[Start of section]
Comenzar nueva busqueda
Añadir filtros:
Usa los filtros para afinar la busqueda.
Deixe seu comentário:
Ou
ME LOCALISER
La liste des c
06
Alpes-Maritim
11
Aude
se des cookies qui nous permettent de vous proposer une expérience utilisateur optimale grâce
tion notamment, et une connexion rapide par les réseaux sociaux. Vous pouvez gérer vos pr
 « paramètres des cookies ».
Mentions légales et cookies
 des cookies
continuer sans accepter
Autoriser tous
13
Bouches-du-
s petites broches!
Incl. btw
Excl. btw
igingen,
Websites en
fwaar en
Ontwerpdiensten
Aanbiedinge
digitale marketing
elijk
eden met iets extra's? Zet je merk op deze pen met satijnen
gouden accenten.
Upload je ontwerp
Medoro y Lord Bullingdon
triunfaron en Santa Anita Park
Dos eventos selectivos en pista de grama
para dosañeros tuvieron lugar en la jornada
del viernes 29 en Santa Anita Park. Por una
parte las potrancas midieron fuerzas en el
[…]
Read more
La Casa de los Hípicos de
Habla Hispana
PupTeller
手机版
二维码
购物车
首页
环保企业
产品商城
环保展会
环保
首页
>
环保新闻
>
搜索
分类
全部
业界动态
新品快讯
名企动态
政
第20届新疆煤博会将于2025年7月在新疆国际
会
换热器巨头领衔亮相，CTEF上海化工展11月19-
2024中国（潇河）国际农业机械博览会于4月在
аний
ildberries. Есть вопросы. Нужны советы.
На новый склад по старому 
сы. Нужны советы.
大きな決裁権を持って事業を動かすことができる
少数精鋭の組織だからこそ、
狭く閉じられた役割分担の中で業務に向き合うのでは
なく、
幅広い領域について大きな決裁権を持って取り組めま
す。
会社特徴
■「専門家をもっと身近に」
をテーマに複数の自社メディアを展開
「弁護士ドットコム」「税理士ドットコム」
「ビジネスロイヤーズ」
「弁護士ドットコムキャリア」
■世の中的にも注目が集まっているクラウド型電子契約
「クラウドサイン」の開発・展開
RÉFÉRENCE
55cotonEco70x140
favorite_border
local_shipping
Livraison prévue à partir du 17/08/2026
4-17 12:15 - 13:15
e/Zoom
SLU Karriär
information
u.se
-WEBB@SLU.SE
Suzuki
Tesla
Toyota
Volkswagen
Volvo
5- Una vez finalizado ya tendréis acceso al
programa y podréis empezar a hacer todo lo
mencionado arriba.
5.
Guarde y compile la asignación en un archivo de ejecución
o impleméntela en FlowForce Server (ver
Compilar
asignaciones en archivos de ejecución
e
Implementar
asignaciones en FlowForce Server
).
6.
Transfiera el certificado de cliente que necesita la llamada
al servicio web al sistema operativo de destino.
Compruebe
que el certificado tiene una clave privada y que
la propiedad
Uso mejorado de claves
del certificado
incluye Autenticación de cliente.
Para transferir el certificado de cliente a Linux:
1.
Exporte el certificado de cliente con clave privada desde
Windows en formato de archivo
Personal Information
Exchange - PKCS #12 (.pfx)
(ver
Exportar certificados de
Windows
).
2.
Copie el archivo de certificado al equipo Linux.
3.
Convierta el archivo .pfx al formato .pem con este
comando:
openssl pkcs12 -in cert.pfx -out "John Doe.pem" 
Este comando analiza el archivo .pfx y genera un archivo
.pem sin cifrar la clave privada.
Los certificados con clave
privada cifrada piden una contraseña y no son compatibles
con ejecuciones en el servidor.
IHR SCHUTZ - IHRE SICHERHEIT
[End of section]
» TASK BRIEF: Give every line of the records above as a JSON list of strings, with one string per line and no entries for blank lines.

» RESPONSE AREA:
[
  "Comenzar nueva busqueda",
  "Añadir filtros:",
  "Usa los filtros para afinar la busqueda.",
  "Deixe seu comentário:",
  "Ou",
  "ME LOCALISER",
  "La liste des c",
  "06",
  "Alpes-Maritim",
  "11",
  "Aude",
  "se des cookies qui nous permettent de vous proposer une expérience utilisateur optimale grâce",
  "tion notamment, et une connexion rapide par les réseaux sociaux. Vous pouvez gérer vos pr",
  " « paramètres des cookies ».",
  "Mentions légales et cookies",
  " des cookies",
  "continuer sans accepter",
  "Autoriser tous",
  "13",
  "Bouches-du-",
  "s petites broches!",
  "Incl. btw",
  "Excl. btw",
  "igingen,",
  "Websites en",
  "fwaar en",
  "Ontwerpdiensten",
  "Aanbiedinge",
  "digitale marketing",
  "elijk",
  "eden met iets extra's? Zet je merk op deze pen met satijnen",
  "gouden accenten.",
  "Upload je ontwerp",
  "Medoro y Lord Bullingdon",
  "triunfaron en Santa Anita Park",
  "Dos eventos selectivos en pista de grama",
  "para dosañeros tuvieron lugar en la jornada",
  "del viernes 29 en Santa Anita Park. Por una",
  "parte las potrancas midieron fuerzas en el",
  "[…]",
  "Read more",
  "La Casa de los Hípicos de",
  "Habla Hispana",
  "PupTeller",
  "手机版",
  "二维码",
  "购物车",
  "首页",
  "环保企业",
  "产品商城",
  "环保展会",
  "环保",
  "首页",
  ">",
  "环保新闻",
  ">",
  "搜索",
  "分类",
  "全部",
  "业界动态",
  "新品快讯",
  "名企动态",
  "政",
  "第20届新疆煤博会将于2025年7月在新疆国际",
  "会",
  "换热器巨头领衔亮相，CTEF上海化工展11月19-",
  "2024中国（潇河）国际农业机械博览会于4月在",
  "аний",
  "ildberries. Есть вопросы. Нужны советы.",
  "На новый склад по старому ",
  "сы. Нужны советы.",
  "大きな決裁権を持って事業を動かすことができる",
  "少数精鋭の組織だからこそ、",
  "狭く閉じられた役割分担の中で業務に向き合うのでは",
  "なく、",
  "幅広い領域について大きな決裁権を持って取り組めま",
  "す。",
  "会社特徴",
  "■「専門家をもっと身近に」",
  "をテーマに複数の自社メディアを展開",
  "「弁護士ドットコム」「税理士ドットコム」",
  "「ビジネスロイヤーズ」",
  "「弁護士ドットコムキャリア」",
  "■世の中的にも注目が集まっているクラウド型電子契約",
  "「クラウドサイン」の開発・展開",
  "RÉFÉRENCE",
  "55cotonEco70x140",
  "favorite_border",
  "local_shipping",
  "Livraison prévue à partir du 17/08/2026",
  "4-17 12:15 - 13:15",
  "e/Zoom",
  "SLU Karriär",
  "information",
  "u.se",
  "-WEBB@SLU.SE",
  "Suzuki",
  "Tesla",
  "Toyota",
  "Volkswagen",
  "Volvo",
  "5- Una vez finalizado ya tendréis acceso al",
  "programa y podréis empezar a hacer todo lo",
  "mencionado arriba.",
  "5.",
  "Guarde y compile la asignación en un archivo de ejecución",
  "o impleméntela en FlowForce Server (ver",
  "Compilar",
  "asignaciones en archivos de ejecución",
  "e",
  "Implementar",
  "asignaciones en FlowForce Server",
  ").",
  "6.",
  "Transfiera el certificado de cliente que necesita la llamada",
  "al servicio web al sistema operativo de destino.",
  "Compruebe",
  "que el certificado tiene una clave privada y que",
  "la propiedad",
  "Uso mejorado de claves",
  "del certificado",
  "incluye Autenticación de cliente.",
  "Para transferir el certificado de cliente a Linux:",
  "1.",
  "Exporte el certificado de cliente con clave privada desde",
  "Windows en formato de archivo",
  "Personal Information",
  "Exchange - PKCS #12 (.pfx)",
  "(ver",
  "Exportar certificados de",
  "Windows",
  ").",
  "2.",
  "Copie el archivo de certificado al equipo Linux.",
  "3.",
  "Convierta el archivo .pfx al formato .pem con este",
  "comando:",
  "openssl pkcs12 -in cert.pfx -out \"John Doe.pem\" ",
  "Este comando analiza el archivo .pfx y genera un archivo",
  ".pem sin cifrar la clave privada.",
  "Los certificados con clave",
  "privada cifrada piden una contraseña y no son compatibles",
  "con ejecuciones en el servidor.",
  "IHR SCHUTZ - IHRE SICHERHEIT"
]